The opening line of Snowden Wright’s THE QUEEN CITY DETECTIVE AGENCY (Morrow, 270 pp., $30) sets the tone immediately: “On New Year’s Day of 1985, Turnip Coogan, facing 20 to life for capital murder, decided he’d have to be dumb as a post not to break out of jail, and his mama didn’t raise no post.” Turnip, a low-level Dixie Mafia guy, turns up dead in due course, shortly before the town of Meridian, Miss. — known as Queen City — is overrun with those who make crime their business, and those who want to.
After Coogan tumbles off a roof, his mother hires Clementine Baldwin, the proprietor of the Queen City Detective Agency, to find his killer. Clementine is capable and confident, her skin thickened by too many instances of casual racism, but as the case moves in unexpected and upsetting directions, she discovers the cost of unearthing Queen City’s skeletons from their hiding places.
Wright writes sentences that beg to be quoted. He clearly has studied the pacing and syntax of hard-boiled fiction. And yet, enjoyable as this book was, I wanted it to be more in tune with itself rather than the rhythms of an entire genre.
Finally, Jamie Harrison’s mysteries featuring Jules Clement, published between 1995 and 2000, were recommended to me in my bookseller days over 20 years ago, but it took their reissue — and the publication of a fifth, THE RIVER VIEW (Counterpoint, 334 pp., $28) — to read them all in a frenzied gulp.
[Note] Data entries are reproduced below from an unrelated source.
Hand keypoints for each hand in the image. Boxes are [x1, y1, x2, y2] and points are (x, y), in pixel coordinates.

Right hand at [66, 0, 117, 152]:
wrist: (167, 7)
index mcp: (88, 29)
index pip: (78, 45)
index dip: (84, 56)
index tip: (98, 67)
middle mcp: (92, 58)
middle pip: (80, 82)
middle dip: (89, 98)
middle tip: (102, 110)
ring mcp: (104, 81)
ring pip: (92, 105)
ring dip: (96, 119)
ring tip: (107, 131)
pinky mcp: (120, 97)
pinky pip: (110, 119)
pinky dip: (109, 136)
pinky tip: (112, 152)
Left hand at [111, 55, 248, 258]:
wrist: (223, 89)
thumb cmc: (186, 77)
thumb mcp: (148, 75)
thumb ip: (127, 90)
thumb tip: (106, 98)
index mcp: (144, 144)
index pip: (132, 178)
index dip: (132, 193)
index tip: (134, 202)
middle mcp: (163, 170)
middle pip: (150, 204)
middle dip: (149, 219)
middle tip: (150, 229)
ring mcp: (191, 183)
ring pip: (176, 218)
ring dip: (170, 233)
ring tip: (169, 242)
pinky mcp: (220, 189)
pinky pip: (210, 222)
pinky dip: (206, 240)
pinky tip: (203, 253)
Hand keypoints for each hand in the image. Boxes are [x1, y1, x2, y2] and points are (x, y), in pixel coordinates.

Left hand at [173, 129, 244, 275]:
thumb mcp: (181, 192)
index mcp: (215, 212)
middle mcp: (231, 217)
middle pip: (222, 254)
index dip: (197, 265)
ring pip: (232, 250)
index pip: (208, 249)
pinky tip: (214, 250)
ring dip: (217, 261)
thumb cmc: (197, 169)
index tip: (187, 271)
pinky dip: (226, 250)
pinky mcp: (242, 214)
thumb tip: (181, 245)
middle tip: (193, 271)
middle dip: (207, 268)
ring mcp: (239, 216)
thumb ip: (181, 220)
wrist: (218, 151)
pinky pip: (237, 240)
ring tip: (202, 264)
Over the course of the series, Jules transforms from an East Coast doctoral student and archaeologist into the sheriff of Blue Deer, Mont. — the post once held by his father, who was murdered when Jules was a teenager. “Maybe Jules chose archaeology because it was the perfect profession for facing the enormity and the inevitability of death,” Harrison writes, “but in the matter of his father’s death, he wanted nothing of the past.”
As the new book opens in 1997, Jules, married and with a young child, has resigned from the sheriff’s office and is working as a P.I. He’s also dabbling in archaeology, plumbing the mysteries of old bones — even his father’s — as he tries to make peace with Blue Deer and forge a new path. I can’t help wondering what he’s doing in 2024, and I hope Harrison catches readers up to the present soon.